If you have installed zookeeper, start it, or run the command:
> bin/zookeeper-server-start.sh config/zookeeper.properties
Start Kafka with default configuration
> bin/kafka-server-start.sh config/server.properties
Create a Topic - 'plume_pollution'
> bin/kafka-topics.sh --create --zookeeper localhost:2181 --replication-factor 1 --partitions 10 --topic plume_pollution
To show all content in a topic (and to check the Producer is working), have the command line consumer running:
bin/kafka-console-consumer.sh --bootstrap-server localhost:9092 --topic plume_pollution --from-beginning
Package project
sbt assembly
It will package compiled classes and its dependencies into a jar.
Run the Producer
The Producer is a Scala file located at src\main\scala\KafkaBroker.Scala
Once packaged in a JAR you can run the producer with the following arguments:
scala cartesianproduct2-assembly-1.0.jar plume_pollution localhost:9092 48.85 2.294 1000
where:
- title: plume_pollution
- broker: localhost:9092
- latitude: 48.85
- longitude: 2.294
- sleepTime: 1000
For additional information about Kafka, Plume API or Plume token check the WIKI
Output If all is working, you should see the following output:
List topics
Install pip and python-dev:
sudo apt-get install python-pip python-dev
Install IPython. Since the machine will most likely be running Python 2.7, it is necessary to install an older version:
sudo pip install IPython=5.0
Install Jupyter:
sudo pip install jupyter
In order to run Jupyter with PySpark, the drivers need to be changed. Create a bash script called jupyter-pyspark with the following code:
#!/usr/bin/env bash
export PYSPARK_DRIVER_PYTHON=
which jupyter
export PYSPARK_DRIVER_PYTHON_OPTS="notebook --NotebookApp.open_browser=False --NotebookApp.ip='*' --NotebookApp.port=8888"
dse pyspark
Change permissions on the file:
chmod a+x jupyter-pyspark
Move jupyter-pyspark to /usr/bin. Now running the jupyter-pyspark command from anywhere in the machine will begin a browserless Jupyter notebook running with a PySpark driver.

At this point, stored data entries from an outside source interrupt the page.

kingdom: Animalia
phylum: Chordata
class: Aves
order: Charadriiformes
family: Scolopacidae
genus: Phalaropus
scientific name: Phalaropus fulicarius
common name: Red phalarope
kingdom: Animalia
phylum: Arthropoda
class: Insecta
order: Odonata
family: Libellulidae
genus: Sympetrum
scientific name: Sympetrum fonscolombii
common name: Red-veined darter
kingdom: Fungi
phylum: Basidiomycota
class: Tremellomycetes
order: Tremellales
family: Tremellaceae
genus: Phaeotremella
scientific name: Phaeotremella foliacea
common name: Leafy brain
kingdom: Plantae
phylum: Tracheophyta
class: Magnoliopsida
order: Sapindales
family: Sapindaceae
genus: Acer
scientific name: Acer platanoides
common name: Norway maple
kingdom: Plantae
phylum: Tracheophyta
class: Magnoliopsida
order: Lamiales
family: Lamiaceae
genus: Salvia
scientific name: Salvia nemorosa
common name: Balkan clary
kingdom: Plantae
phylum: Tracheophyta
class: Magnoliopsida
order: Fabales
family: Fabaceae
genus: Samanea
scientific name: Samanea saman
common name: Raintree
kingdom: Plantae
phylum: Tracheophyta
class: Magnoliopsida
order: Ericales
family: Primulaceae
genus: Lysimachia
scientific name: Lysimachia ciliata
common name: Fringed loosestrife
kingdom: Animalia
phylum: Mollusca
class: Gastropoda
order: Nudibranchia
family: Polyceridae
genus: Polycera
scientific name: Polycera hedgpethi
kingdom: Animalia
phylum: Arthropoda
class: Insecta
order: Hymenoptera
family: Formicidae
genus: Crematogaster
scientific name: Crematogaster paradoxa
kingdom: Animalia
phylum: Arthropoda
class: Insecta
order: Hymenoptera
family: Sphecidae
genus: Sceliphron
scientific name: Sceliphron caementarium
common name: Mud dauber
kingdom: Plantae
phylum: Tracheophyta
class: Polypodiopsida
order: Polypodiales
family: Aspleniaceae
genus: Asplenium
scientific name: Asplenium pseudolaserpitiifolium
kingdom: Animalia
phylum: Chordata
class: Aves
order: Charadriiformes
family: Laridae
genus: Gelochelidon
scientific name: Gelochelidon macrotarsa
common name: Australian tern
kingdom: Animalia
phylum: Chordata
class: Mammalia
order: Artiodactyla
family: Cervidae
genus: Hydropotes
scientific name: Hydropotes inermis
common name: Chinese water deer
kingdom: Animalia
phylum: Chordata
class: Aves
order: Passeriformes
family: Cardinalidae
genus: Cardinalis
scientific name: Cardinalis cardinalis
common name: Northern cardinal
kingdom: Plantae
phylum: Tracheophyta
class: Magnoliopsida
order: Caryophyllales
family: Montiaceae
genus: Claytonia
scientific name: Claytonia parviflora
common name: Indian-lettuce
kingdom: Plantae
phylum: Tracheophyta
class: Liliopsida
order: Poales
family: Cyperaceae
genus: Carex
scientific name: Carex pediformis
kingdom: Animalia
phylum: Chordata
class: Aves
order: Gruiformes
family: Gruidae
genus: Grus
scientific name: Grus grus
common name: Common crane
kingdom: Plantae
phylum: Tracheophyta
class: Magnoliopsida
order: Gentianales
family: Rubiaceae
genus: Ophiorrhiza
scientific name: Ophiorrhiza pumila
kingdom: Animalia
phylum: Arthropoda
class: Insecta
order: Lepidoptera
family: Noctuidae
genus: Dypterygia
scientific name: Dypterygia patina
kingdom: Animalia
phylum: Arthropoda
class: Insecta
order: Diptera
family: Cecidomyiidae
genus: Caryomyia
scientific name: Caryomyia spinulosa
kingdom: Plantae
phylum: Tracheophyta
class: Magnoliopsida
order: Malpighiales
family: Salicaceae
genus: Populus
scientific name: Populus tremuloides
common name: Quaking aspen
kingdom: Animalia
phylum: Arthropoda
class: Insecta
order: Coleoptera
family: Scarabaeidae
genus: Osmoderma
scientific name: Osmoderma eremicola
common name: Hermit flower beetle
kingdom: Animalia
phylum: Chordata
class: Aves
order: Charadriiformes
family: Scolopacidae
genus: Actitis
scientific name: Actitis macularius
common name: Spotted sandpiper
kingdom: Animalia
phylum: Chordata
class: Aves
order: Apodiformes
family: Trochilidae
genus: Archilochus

In order to access the notebook remotely, ports must be opened to the relevant IPs. This may be done using the Google Cloud networking dashboard.
Having a single build.sbt file is an issue if you want to develop multiple scala projects, as it becomes a dependency nightmare. Instead, we have a Build.scala file in /project which specifies the dependencies on a per-project level. This makes development much simpler.